**TEXTAUSZUG:**

§ §

Es ist das Jahr 1850, und Sie reisen in der neuen Eisenbahn quer durch Deutschland, beispielsweise von Breslau nach Köln. Während die Landschaft gemächlich vorbeizieht, scheint ihre Taschenuhr ständig falsch zu gehen. Der Grund? In jeder Stadt zeigen die Bahnhofs-, Kirchturm- oder Rathausuhr jeweils eine andere Zeit.
Gastbeitrag von Meinrad Müller
Damals war Zeit ein Flickenteppich aus Minuten. Jede Stadt berechnete ihre Uhrzeit anhand des Standes der Sonne. Während in Breslau die Uhren bereits 12:28 Uhr anzeigen, läuten in Köln gerade erst die Kirchenglocken zu Mittag. Warum? Weil Breslau auf 17 Grad östlicher Länge liegt, Köln aber auf 7 Grad. Da sich die Erde pro Längengrad um 4 Minuten weiterdreht, entsteht eine Zeitdifferenz von 10 Grad, also um 40 Minuten zwischen diesen Städten.
Mit der Eisenbahn wurde eine einheitliche Zeit wichtig
Ab den 1840er-Jahren wurden Städte durch ein Netz aus Schienen verbunden, und plötzlich musste man Fahrpläne koordinieren. Doch wie plant man Züge, wenn jede Stadt ihre eigene Uhrzeit hat? Dieses Chaos führte zu endloser Verwirrung. Verpasste Umstiege machten das Reisen zu einer Herausforderung.

§ §

**GESPEICHERTE EINTRÄGE:**
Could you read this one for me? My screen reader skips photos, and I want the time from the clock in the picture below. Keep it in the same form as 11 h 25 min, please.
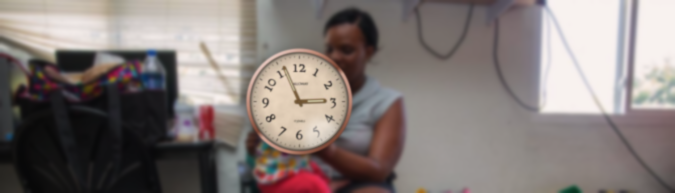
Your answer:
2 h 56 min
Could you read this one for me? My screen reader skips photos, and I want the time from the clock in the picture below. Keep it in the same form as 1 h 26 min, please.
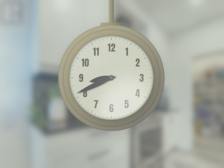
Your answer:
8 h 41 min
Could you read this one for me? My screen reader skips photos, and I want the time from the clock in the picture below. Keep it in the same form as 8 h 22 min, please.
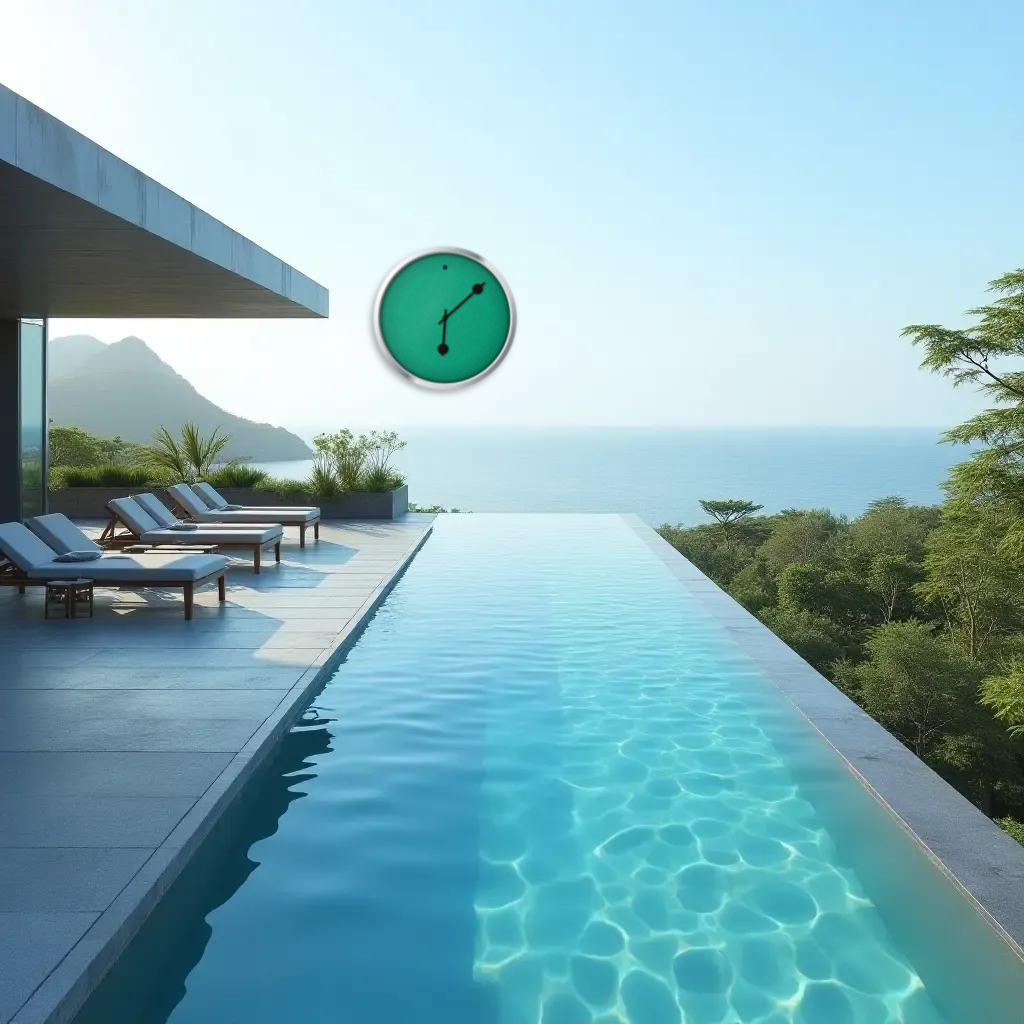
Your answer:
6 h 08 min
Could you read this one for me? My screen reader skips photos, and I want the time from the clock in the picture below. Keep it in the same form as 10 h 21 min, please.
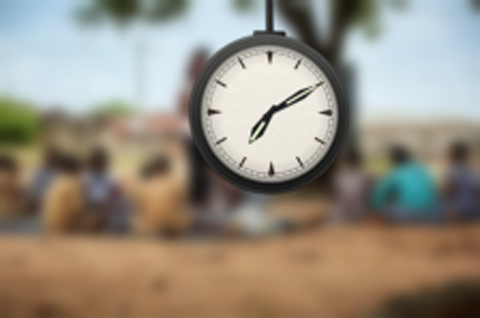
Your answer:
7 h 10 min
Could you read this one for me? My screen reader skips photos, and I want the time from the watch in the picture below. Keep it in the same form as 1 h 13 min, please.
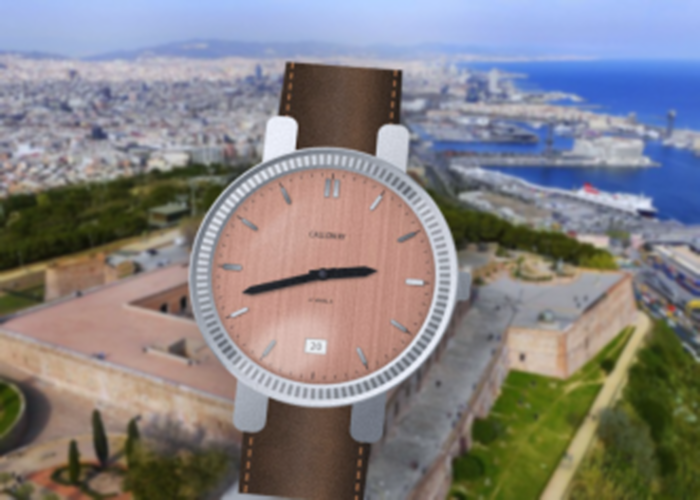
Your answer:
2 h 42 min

§ §

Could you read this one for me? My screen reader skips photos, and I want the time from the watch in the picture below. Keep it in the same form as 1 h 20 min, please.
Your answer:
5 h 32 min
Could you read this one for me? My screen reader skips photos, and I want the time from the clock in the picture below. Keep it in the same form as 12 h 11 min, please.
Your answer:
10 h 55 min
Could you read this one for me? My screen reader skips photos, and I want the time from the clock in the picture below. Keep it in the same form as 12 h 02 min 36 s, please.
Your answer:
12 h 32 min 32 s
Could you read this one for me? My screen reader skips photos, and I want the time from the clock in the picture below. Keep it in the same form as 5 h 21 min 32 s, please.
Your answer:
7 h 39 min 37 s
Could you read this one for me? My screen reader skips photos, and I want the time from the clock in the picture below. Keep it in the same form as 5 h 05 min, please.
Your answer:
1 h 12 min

§ §

**AUFGABE 1:**
Woran richtete laut dem Text über die Ortszeiten vor der Eisenbahn jede Stadt damals ihre Uhrzeit aus?
**AUFGABE 2:**
Führen Sie den Text über die Ortszeiten vor der Eisenbahn im Anschluss an seinen letzten Satz fort.

**SCHRIFTLICHE ANTWORT 1:**
Jede Stadt berechnete ihre Uhrzeit anhand des Standes der Sonne.

**SCHRIFTLICHE ANTWORT 2:**
Die Lösung: Eine einheitliche Zeit
Am 1. April 1893 wurde in Deutschland die Mitteleuropäische Zeit (MEZ) eingeführt. Diese richtete sich nach dem 15. Längengrad östlich von Greenwich in England, der ungefähr durch Görlitz verläuft. Von Aachen bis Breslau tickten plötzlich alle Uhren gleich.
Richtig herumgesprochen hat sich diese „Bahnzeit“ bei der heutigen Bundesbahn offensichtlich noch nicht. Züge fahren, wenn sie nicht gerade ausfallen, nach eigenem Takt. Mal zur früh, doch meistens zu spät. Will man uns orientalische Geduld nahebringen oder uns nur zermürben?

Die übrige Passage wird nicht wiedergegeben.